Sekali lagi, kenapa warung kopi? Karena hal yang paling dekat dengan mereka, ya warung kopi. Pernah beberapa kali membayangkan ada semacam pusat kebudayaan dan seni, ruang literasi di kota tempat Tirto Adhi Suryo kecil bermain. Ketika Pemerintah Daerah Bojonegoro pernah menawarkan mimpi untuk membangun sebuah gedung pusat kebudayaan dan seni itu juga barangkali sudah menguap. Lupakan saja itu.
Tapi, bukankah JT tetap JT yang akan terus berdakwah. Dan komunitas itu juga akan terus menyambangi warung kopi untuk berdakwah. Mereka tetap bergerak. Mereka terus berkarya. Banyak gagasan dan aksi yang tetap mengalir. Semuanya tidak pernah selesai hanya dengan tidak adanya ruang yang representatif hadiah dari Pemkab. Sebab, semua bisa menjadi ruang ekspresi. Biarkan gedung pusat kebudayaan dan seni itu luas seperti pikiran. Bukan gedung fisik yang tak kunjung ada. Gedung yang mati sebelum dibangun.
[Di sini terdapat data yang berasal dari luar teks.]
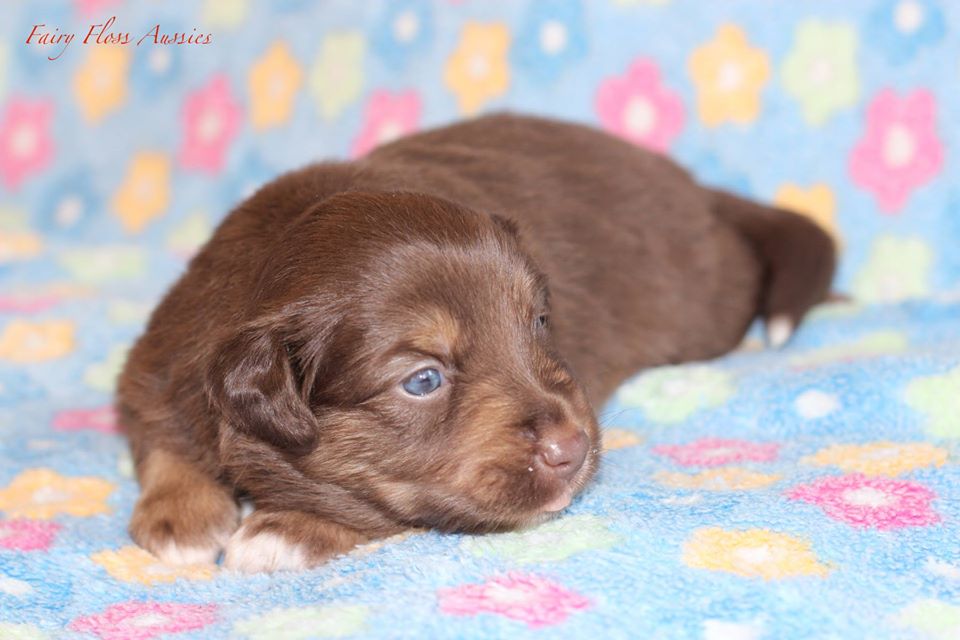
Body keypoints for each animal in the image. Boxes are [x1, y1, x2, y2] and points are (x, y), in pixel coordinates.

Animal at [116, 112, 832, 572]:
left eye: (539, 323)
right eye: (423, 380)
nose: (574, 448)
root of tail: (698, 191)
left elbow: (380, 507)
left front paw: (284, 530)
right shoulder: (162, 362)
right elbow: (158, 437)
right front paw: (182, 516)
Oh ya, ini sebagian JT warung kopi yang selalu berdakwah.
Komunitas Atas Angin
Sebuah komunitas anak-anak muda yang terus menapaki jalan literasi. Sebagai komunitas yang aktif dalam bidang baca tulis, beberapa kegiatan yang dilakukan seperti bengkel menulis, arisan buku juga tadarus cerpen. Juga menerbitkan jurnal kebudayaan Atas Angin. Sebuah jurnal yang mengangkat kebudayaan masyarakat Bojonegoro.
Komunitas Bojaksara
Baru malam Minggu lalu saya ikut nimbrung di acara buka bersamanya. Bukan sekadar kumpul kemudian makan bersama. Komunitas yang beristiqomah membuka lapak baca di seputaran alun-alun kota setiap Minggu pagi ini sedang melakukan penggarapan antologi puisi. Juga merencana panggung musik dan buku yang dinamainya Ngaostik sebagai aktualisasi mereka untuk mencintai buku yang rencananya sudah kali kedua digelar. Juga Reading Club. Reading Club baru rencana, minggu depan akan menjadi kali pertama dilakukan.
Sanggar Sayap Jendela
Sanggar Sayap Jendela Arts Laboratory. Saat ini yang menjadi pusat komunitas seni di Bojonegoro. Merupakan salah satu wadah bagi para penggerak seni. Lembaga yang bergerak untuk pendampingan, pendidikan dan pengembangan seni. Juga terus menyalakan obor kesenian. Dengan kesederhanaan dan kekreatifitasan karakternya. Bisa merangkul banyak komunitas untuk terus bergerak.
***
Nah, bagaimana? Mereka adalah komunitas-komunitas yang tumbuh dan besar dari warung kopi. Dan sebenarnya, masih banyak komunitas lain yang juga bergerak tanpa pamrih. Turut serta menyuburkan dakwah sesuai dengan bidang masing-masing. Maka, mari terus berdakwah. Kami terus istiqomah melakukannya. Semoga. (*)
_____________
*) Penulis adalah pecinta kopi dan aktif di Sanggar Sayap Jendela.